Alexis Madrigal is a journalist in Oakland, California. He’s a contributing writer at The Atlantic and a co-founder of The COVID Tracking Project. He’s also a co-host of Forum on KQED. Previously, he was the editor-in-chief of Fusion and and a staff writer at Wired. He’s working on a book about Oakland and racial capitalism in urban America. He’s been a visiting scholar at UC Berkeley’s Information School and UC Berkeley’s Center for the Study of Technology, Science, and Medicine as well as an affiliate with Harvard’s Berkman Klein Center for Internet & Society. Madrigal authored the book Powering the Dream: The History and Promise of Green Technology. He curates the 5it newsletter, which covers emerging technologies and social dynamics through history and a general appreciation that the future will be as weird as the present. He was born in Mexico City, grew up in rural Washington State, and went to Harvard. Madrigal works out of the Murray Street Media Lab in Berkeley with novelist (and olive oil magnate) Robin Sloan.

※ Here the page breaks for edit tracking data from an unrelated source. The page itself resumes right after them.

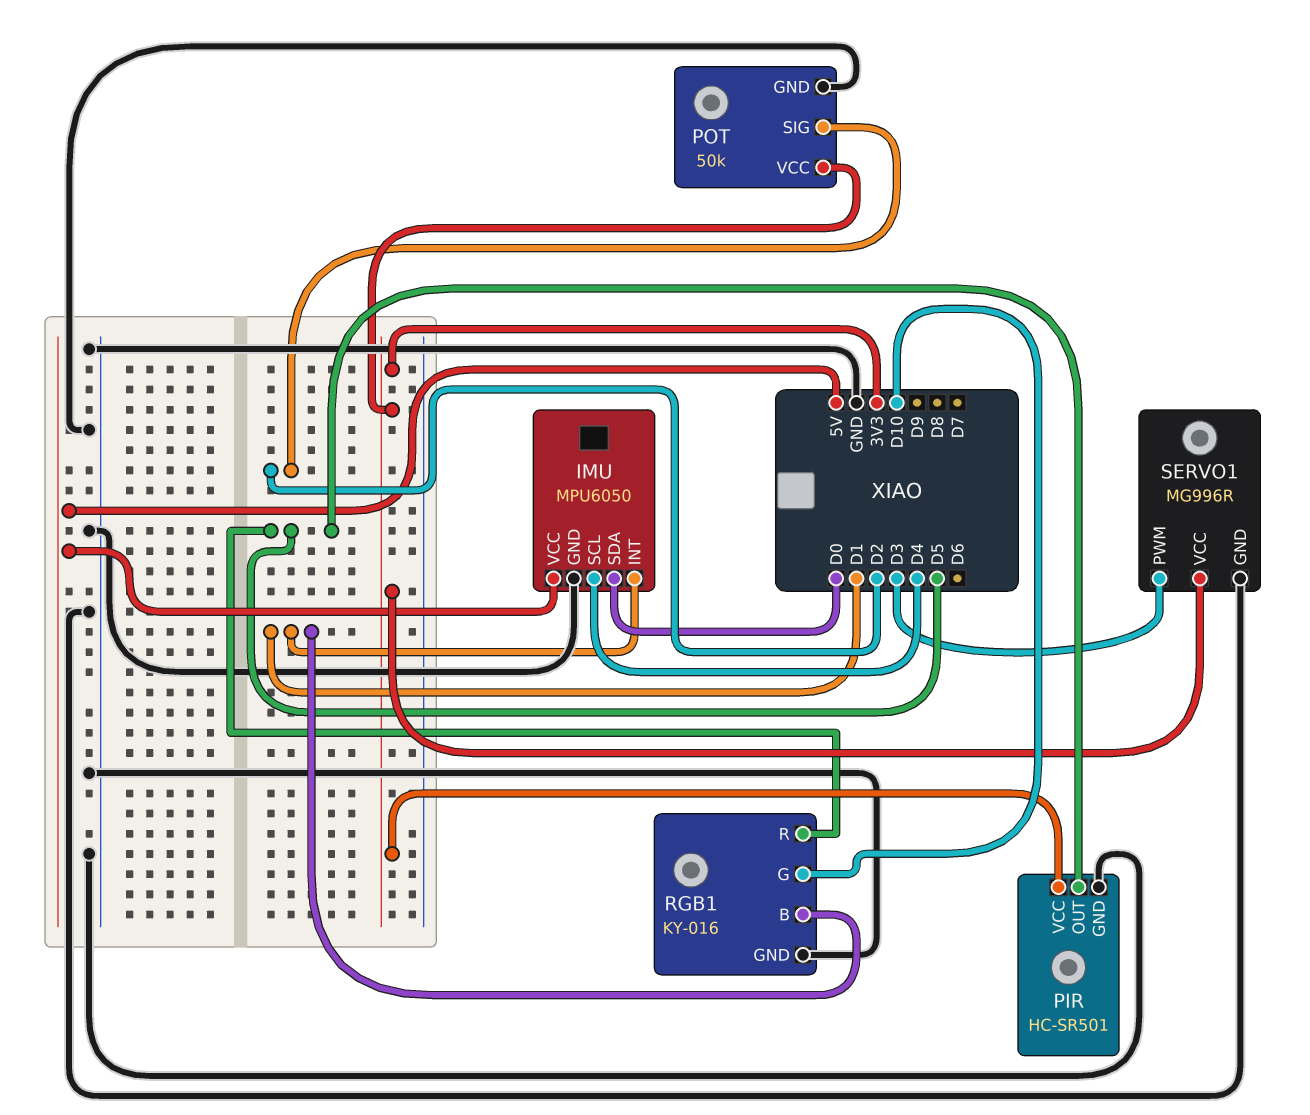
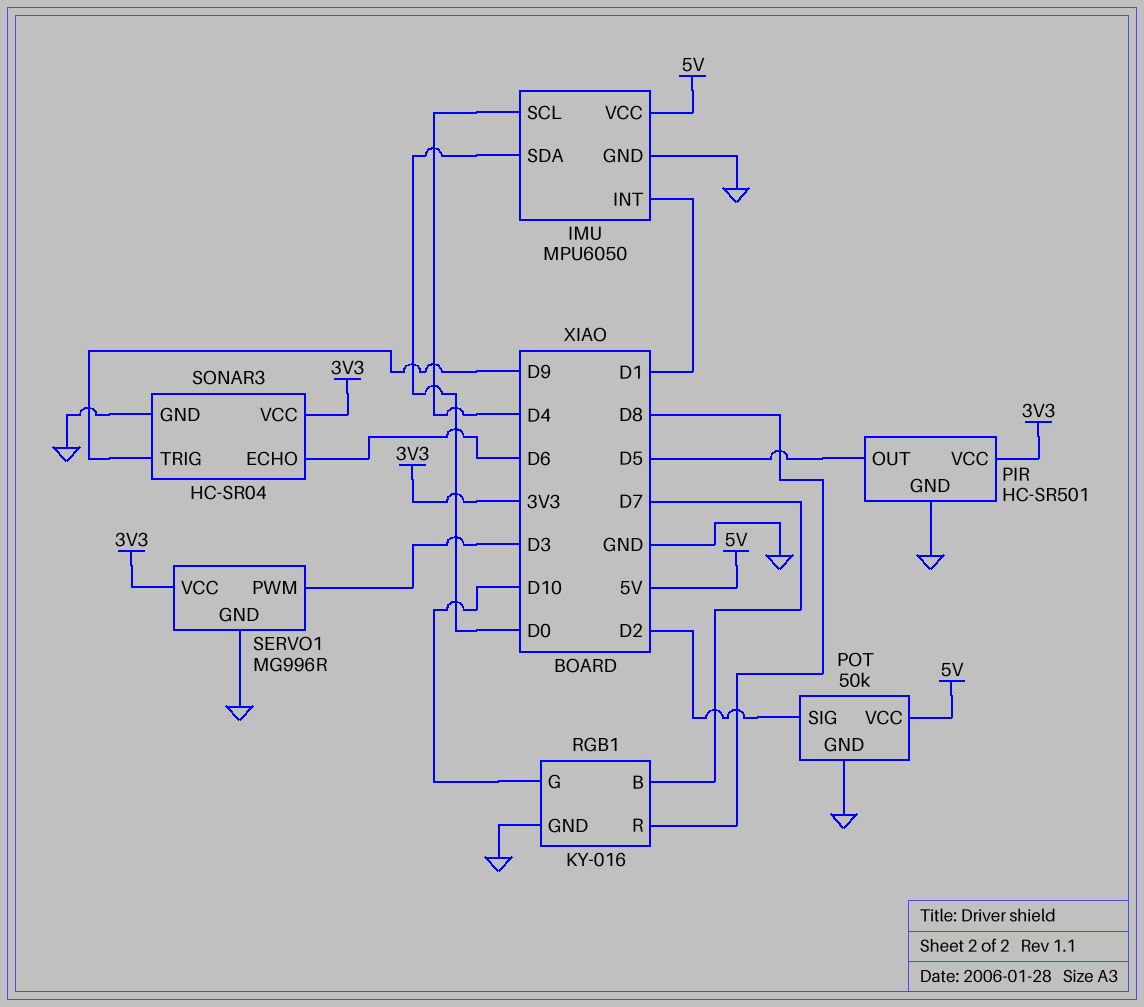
POT pin VCC: 3V3 -> 5V
RGB1 pin B: D1 -> D7
RGB1 pin R: D5 -> D8
SONAR3: none -> HC-SR04
SONAR3 pin ECHO: none -> D6
SONAR3 pin GND: none -> GND
SONAR3 pin TRIG: none -> D9
SONAR3 pin VCC: none -> 3V3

Alice E. Marwick is an Associate Professor in the Department of Communication and Principal Researcher at the Center for Information, Technology and Public Life, which she co-founded, at the University of North Carolina at Chapel Hill. She researches the social, political, and cultural implications of popular social media technologies. In 2017, she co-authored Media Manipulation and Disinformation Online (Data & Society), a flagship report examining far-right online subcultures’ use of social media to spread disinformation, for which she was named one of 2017’s Global Thinkers by Foreign Policy magazine. She is the author of Status Update: Celebrity, Publicity and Branding in the Social Media Age (Yale 2013), an ethnographic study of the San Francisco tech scene which examines how people seek social status through online visibility, and co-editor of The Sage Handbook of Social Media (Sage 2017). Her forthcoming book, The Private is Political (Yale), examines how the networked nature of online privacy disproportionately impacts marginalized individuals in terms of gender, race, and socio-economic status. In addition to academic journal articles and essays, she has written for The New York Times, The New York Review of Books, Slate, the Columbia Journalism Review, New York Magazine, and The Chronicle of Higher Education. Her work has been supported by the Carnegie Foundation, the Knight Foundation, the Luminate Group, the Digital Trust Foundation, and the Social Science Research Council, and she has held fellowships at the Data & Society Research Institute and the Institute of Arts & Humanities at UNC-CH. As a 2020 Andrew Carnegie fellow, she is working on a third book about online radicalization. In 2021, she was awarded the Phillip and Ruth Hettleman Prize for Artistic and Scholarly Achievement by the University of North Carolina.